Wir lieben es Gott anzubeten. Aber Anbetung ist viel mehr, als im Lobpreis ergriffen zu sein, weil mir ein Lied zu Herzen geht. Das ist schön und wichtig, aber echte Anbetung geschieht in meinem Leben, weil diese Anbetung aus einem Herzen fließt, dass sich wirklich ganz Gott hingegeben hat.

Nicht weil mein Herz Angst vor Gott hat, sondern weil es aus Liebe zu ihm alles tun würde um in seiner Nähe sein zu dürfen.

1. Joh 4,18f: Wirkliche Liebe ist frei von Angst. Ja, wenn Gottes vollkommene Liebe uns erfüllt, vertreibt sie sogar die Angst. Wer sich also fürchtet und vor der Strafe zittert, bei dem ist Gottes Liebe noch nicht zum Ziel gekommen.

19 Wir lieben, weil Gott uns zuerst geliebt hat.


Echte Liebe sagt aber nie: „Du bist mir nicht so wichtig.“ Wenn wir Gottes Liebe auf eine Art erwidern, die seiner würdig ist, dann kann nichts anderes wichtiger sein, als in seiner Nähe zu bleiben und das zu tun, was er für und von uns will!



Nochmals: Jesus ist unser Freund und Bruder. Er ist das Lamm, das für uns geschlachtet wurde. Aber er ist gleichzeitig auch der Löwe von Juda. Sein Brüllen ist furchterregend. Aber nicht wir müssen uns fürchten, wenn er brüllt. Sehr wohl aber der Feind. Wir brauchen also auch keine Angst vor dem Feind Gottes haben. Auch wenn er ebenso herumgeht wie ein brüllender Löwe. Er war schon immer ein eifriger Kopierer. Er macht immer alles nach, was Gott tut und versucht es zu verdrehen. Allerdings gegen das Original, gegen den Löwen von Juda, ist er absolut machtlos.

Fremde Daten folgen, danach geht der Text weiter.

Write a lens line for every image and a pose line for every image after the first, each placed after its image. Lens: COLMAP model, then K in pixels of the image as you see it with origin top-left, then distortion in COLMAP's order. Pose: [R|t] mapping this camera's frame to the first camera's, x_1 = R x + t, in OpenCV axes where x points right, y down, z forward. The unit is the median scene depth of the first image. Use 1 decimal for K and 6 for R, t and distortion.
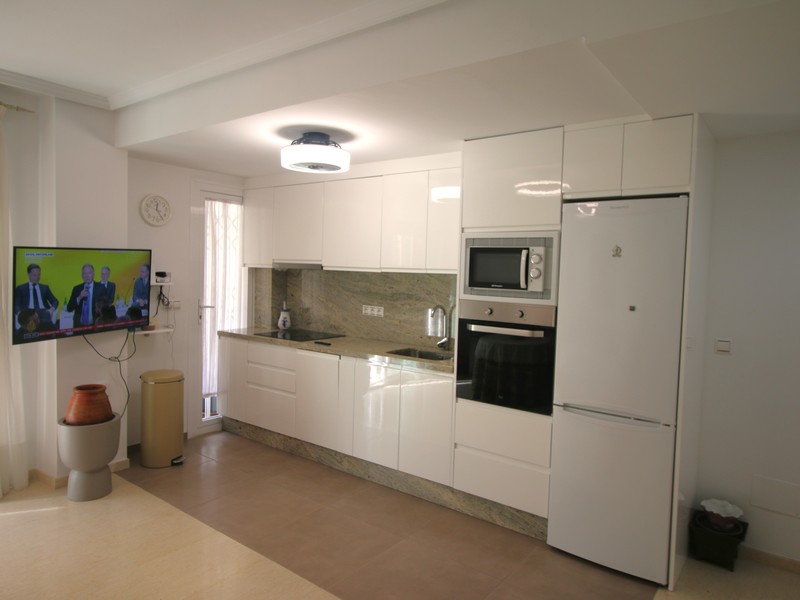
lens RADIAL K [[565.9, 0, 399.3], [0, 565.9, 290.0], [0, 0, 1]] dist [0.001991, 0.000189]
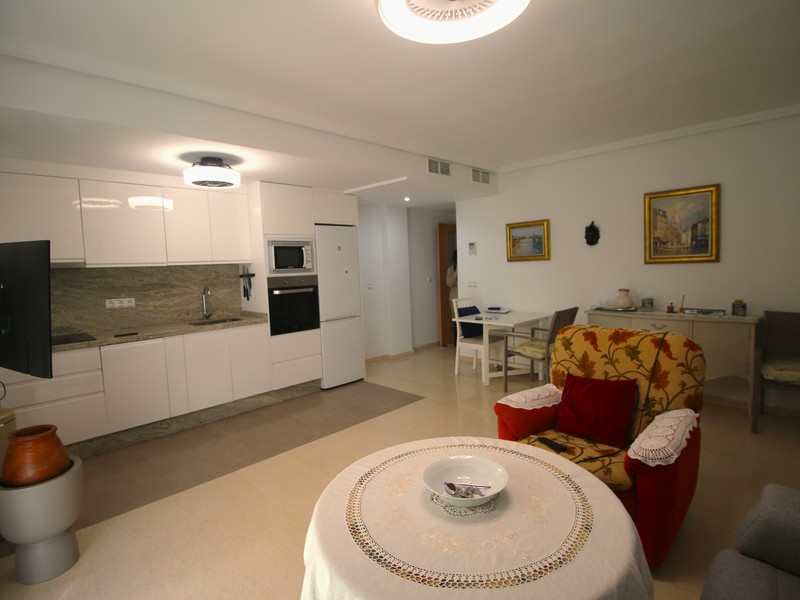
lens RADIAL K [[419.6, 0, 400.0], [0, 419.6, 300.0], [0, 0, 1]] dist [-0.001471, -0.000371]
pose [[0.071904, -0.108946, 0.991444, -0.904990], [0.084045, 0.991143, 0.102817, -0.008393], [-0.993864, 0.075933, 0.080424, 0.428142]]
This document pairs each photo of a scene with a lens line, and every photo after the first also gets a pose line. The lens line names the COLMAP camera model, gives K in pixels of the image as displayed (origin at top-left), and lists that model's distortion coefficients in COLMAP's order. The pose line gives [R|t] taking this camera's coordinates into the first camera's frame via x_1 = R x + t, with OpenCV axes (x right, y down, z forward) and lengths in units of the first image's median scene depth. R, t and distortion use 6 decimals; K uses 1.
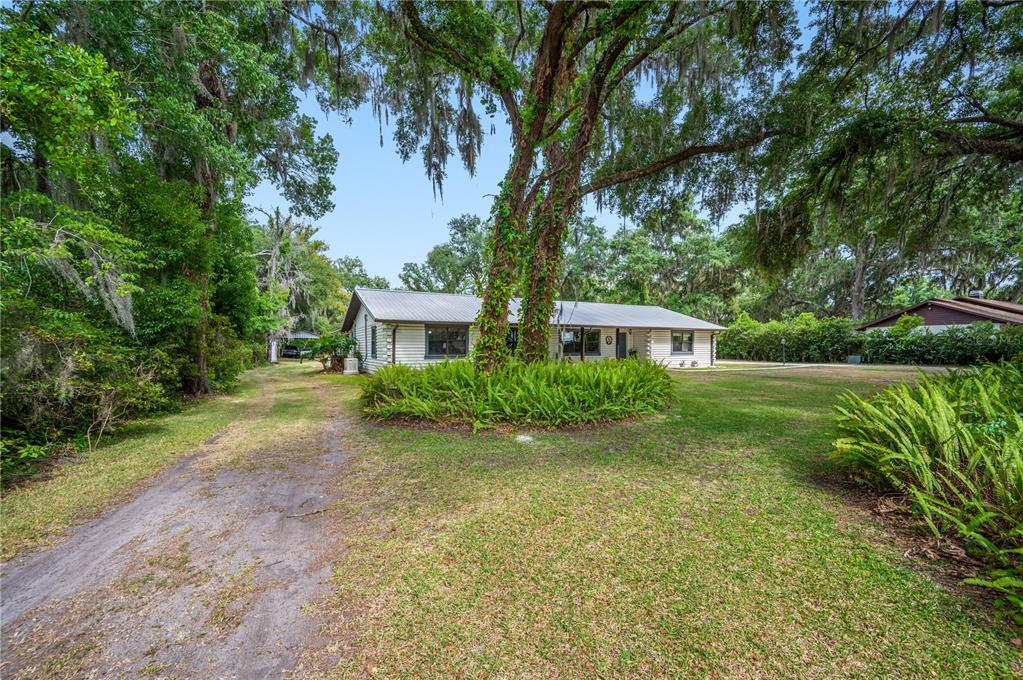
lens RADIAL K [[408.9, 0, 512.7], [0, 408.9, 344.4], [0, 0, 1]] dist [0.000927, 0.000055]
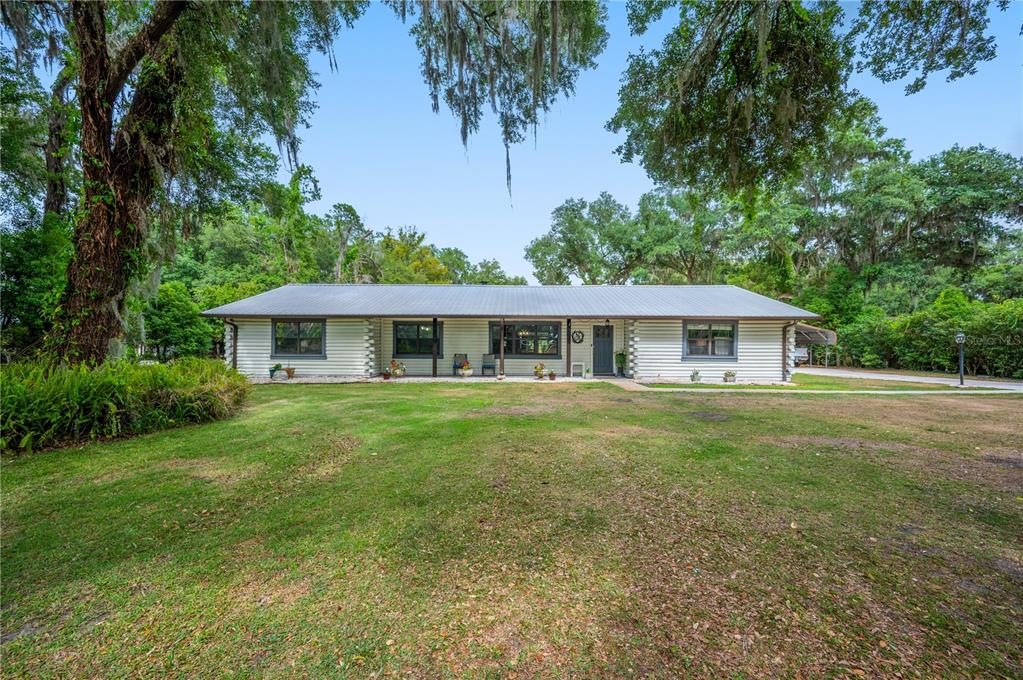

Im Film Narnia ist der Löwe Aslan ein Bild für Jesus. Es ist sehr schön herausgearbeitet, wie einerseits sehr vertraut die vier Geschwister mit Aslan sein dürfen, aber gleichzeitig wie furchteinflößend der Löwe sein kann, wenn er für die Geschwister kämpft.


Dieser Löwe von Juda, dieser Jesus, kämpft für uns, gerade dann, wenn der Feind uns mit seinem Brüllen einschüchtern will.

Wir können voller Vertrauen mit Davids Worten beten: (Ps 27,1)

Der HERR ist mein Licht, er rettet mich. Vor wem sollte ich mich noch fürchten? Bei ihm bin ich geborgen wie in einer Burg. Vor wem sollte ich noch zittern und zagen?